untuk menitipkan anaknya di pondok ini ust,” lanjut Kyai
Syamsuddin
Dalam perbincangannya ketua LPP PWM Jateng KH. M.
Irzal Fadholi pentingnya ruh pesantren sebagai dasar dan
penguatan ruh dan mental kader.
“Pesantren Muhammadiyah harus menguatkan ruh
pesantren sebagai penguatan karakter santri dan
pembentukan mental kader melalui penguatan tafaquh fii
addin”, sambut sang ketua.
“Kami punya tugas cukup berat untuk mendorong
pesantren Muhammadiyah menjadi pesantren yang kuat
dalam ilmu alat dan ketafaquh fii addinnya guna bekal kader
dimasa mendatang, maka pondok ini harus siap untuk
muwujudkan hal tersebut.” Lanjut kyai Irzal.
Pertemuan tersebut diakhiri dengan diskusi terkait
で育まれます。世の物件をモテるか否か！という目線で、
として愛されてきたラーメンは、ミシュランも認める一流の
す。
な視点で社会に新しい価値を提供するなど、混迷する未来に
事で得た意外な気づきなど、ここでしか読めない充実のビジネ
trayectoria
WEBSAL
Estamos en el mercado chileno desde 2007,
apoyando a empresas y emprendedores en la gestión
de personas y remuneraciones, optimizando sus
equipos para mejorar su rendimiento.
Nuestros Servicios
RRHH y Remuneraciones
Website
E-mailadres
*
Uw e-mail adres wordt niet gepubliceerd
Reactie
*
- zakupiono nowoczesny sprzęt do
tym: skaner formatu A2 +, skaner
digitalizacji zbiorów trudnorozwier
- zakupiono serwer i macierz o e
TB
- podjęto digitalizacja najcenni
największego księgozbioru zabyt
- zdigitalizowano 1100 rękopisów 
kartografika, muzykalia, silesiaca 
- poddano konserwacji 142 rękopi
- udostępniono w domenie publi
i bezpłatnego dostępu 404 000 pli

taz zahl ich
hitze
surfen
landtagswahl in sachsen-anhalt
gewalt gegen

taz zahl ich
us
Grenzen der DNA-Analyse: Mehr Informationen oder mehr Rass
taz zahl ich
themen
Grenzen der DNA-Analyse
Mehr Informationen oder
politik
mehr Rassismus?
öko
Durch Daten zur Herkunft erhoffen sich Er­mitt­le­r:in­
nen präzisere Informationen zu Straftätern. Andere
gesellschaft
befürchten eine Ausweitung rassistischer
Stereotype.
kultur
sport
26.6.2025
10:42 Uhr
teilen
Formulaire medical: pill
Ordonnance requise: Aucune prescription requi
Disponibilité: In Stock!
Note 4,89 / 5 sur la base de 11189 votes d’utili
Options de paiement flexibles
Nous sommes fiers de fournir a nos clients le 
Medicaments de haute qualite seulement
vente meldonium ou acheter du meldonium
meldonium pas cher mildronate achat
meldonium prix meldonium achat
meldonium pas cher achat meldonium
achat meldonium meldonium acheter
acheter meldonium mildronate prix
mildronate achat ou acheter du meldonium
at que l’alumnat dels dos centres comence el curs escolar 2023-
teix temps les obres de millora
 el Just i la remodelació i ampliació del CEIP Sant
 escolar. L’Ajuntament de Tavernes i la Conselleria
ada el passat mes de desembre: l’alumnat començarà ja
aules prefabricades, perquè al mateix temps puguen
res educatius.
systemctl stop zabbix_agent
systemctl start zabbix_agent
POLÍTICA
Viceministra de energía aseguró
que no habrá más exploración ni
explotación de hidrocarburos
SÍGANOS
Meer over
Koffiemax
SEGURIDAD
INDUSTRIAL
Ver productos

····················

Tally each line above that includes "Grenzen". Reply with the total only.

2